◆ **ABOUT THIS TASK**:
Write out the data below exactly as given, without any of its pictures.
(RAW DATA Opens)
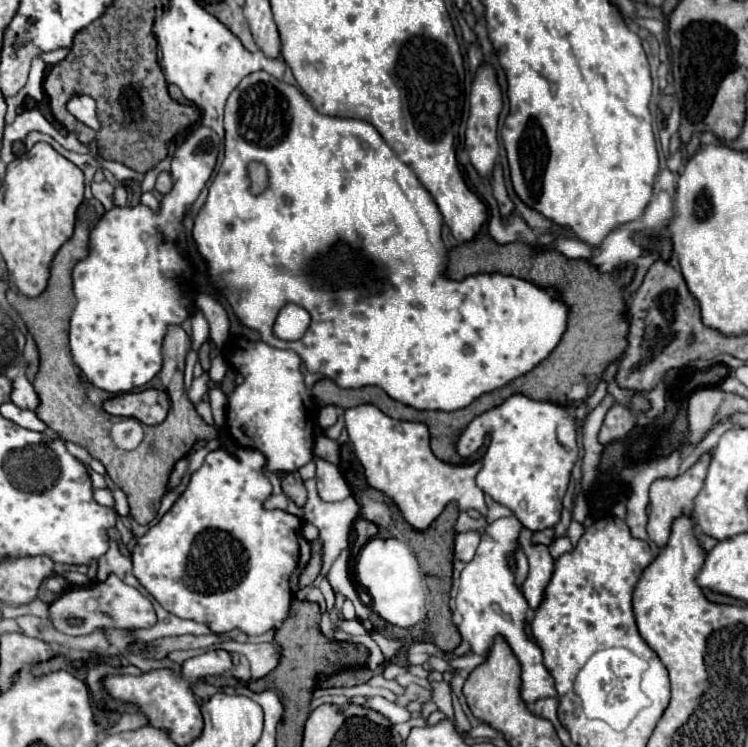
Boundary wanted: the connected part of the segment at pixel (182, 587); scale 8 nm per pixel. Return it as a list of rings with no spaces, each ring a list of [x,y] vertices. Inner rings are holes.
[[[224,449],[210,451],[202,467],[190,475],[190,483],[170,511],[138,537],[132,551],[134,577],[166,611],[182,619],[204,623],[218,635],[232,629],[240,629],[246,635],[262,635],[276,629],[286,619],[294,593],[298,591],[298,577],[302,571],[300,547],[306,545],[302,521],[280,509],[264,509],[264,501],[272,493],[272,485],[264,475],[264,465],[266,457],[256,449],[240,449],[238,455],[230,455]]]

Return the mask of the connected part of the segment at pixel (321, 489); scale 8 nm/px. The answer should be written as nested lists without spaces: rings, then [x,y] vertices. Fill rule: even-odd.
[[[314,457],[316,463],[316,481],[318,481],[318,493],[326,501],[342,501],[350,497],[350,489],[340,475],[338,467],[330,461],[324,461],[320,457]]]

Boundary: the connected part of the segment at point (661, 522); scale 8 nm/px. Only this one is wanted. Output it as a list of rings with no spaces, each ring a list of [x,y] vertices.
[[[702,455],[702,459],[690,467],[684,475],[678,475],[674,479],[658,479],[650,487],[650,517],[648,517],[648,537],[654,541],[658,547],[666,547],[670,539],[670,527],[672,523],[682,517],[682,515],[692,515],[694,511],[694,499],[700,493],[706,477],[706,469],[710,463],[710,455]]]

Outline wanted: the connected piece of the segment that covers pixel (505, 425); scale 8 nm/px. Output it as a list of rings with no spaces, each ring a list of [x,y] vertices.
[[[512,395],[502,405],[478,415],[460,435],[456,443],[456,451],[460,457],[470,457],[482,443],[484,435],[490,435],[492,441],[482,461],[482,471],[476,477],[478,487],[492,497],[496,503],[508,507],[514,517],[524,525],[524,529],[536,533],[548,527],[554,527],[560,521],[562,513],[562,497],[566,493],[570,471],[578,459],[578,445],[576,445],[576,423],[568,415],[568,407],[560,407],[548,401],[534,401],[526,395]]]

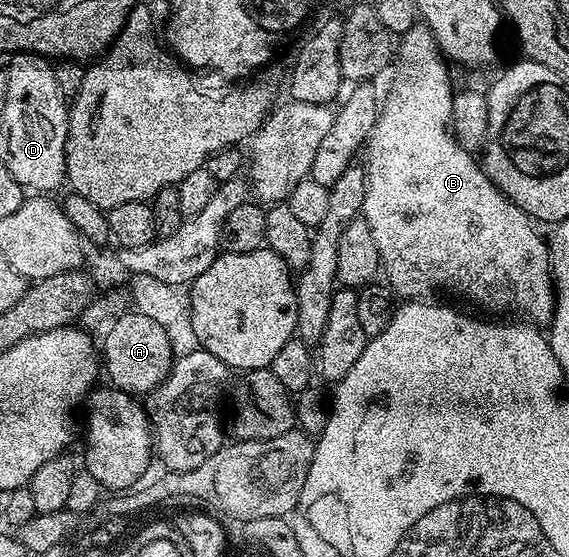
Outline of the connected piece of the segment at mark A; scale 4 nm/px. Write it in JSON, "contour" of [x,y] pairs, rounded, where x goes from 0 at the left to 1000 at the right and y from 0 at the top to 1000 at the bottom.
(RAW DATA Closes)
◆ **ANSWER TO THIS TASK**:
Boundary wanted: the connected part of the segment at pixel (182, 587); scale 8 nm per pixel. Return it as a list of rings with no spaces, each ring a list of [x,y] vertices. Inner rings are holes.
[[[224,449],[210,451],[202,467],[190,475],[190,483],[170,511],[138,537],[132,551],[134,577],[166,611],[182,619],[204,623],[218,635],[232,629],[240,629],[246,635],[262,635],[276,629],[286,619],[294,593],[298,591],[298,577],[302,571],[300,547],[306,545],[302,521],[280,509],[264,509],[264,501],[272,493],[272,485],[264,475],[264,465],[266,457],[256,449],[240,449],[238,455],[230,455]]]

Return the mask of the connected part of the segment at pixel (321, 489); scale 8 nm/px. The answer should be written as nested lists without spaces: rings, then [x,y] vertices. Fill rule: even-odd.
[[[314,457],[316,463],[316,481],[318,481],[318,493],[326,501],[342,501],[350,497],[350,489],[340,475],[338,467],[330,461],[324,461],[320,457]]]

Boundary: the connected part of the segment at point (661, 522); scale 8 nm/px. Only this one is wanted. Output it as a list of rings with no spaces, each ring a list of [x,y] vertices.
[[[702,455],[702,459],[690,467],[684,475],[678,475],[674,479],[658,479],[650,487],[650,517],[648,517],[648,537],[654,541],[658,547],[666,547],[670,539],[670,527],[672,523],[682,517],[682,515],[692,515],[694,511],[694,499],[700,493],[706,477],[706,469],[710,463],[710,455]]]

Outline wanted: the connected piece of the segment that covers pixel (505, 425); scale 8 nm/px. Output it as a list of rings with no spaces, each ring a list of [x,y] vertices.
[[[512,395],[502,405],[478,415],[460,435],[456,443],[456,451],[460,457],[470,457],[482,443],[484,435],[490,435],[492,441],[482,461],[482,471],[476,477],[478,487],[492,497],[496,503],[508,507],[514,517],[524,525],[524,529],[536,533],[548,527],[554,527],[560,521],[562,513],[562,497],[566,493],[570,471],[578,459],[578,445],[576,445],[576,423],[568,415],[568,407],[560,407],[548,401],[534,401],[526,395]]]

Outline of the connected piece of the segment at mark A; scale 4 nm/px. Write it in JSON, "contour" of [x,y] pairs, rounded, where x goes from 0 at the left to 1000 at the right and y from 0 at the top to 1000 at the bottom.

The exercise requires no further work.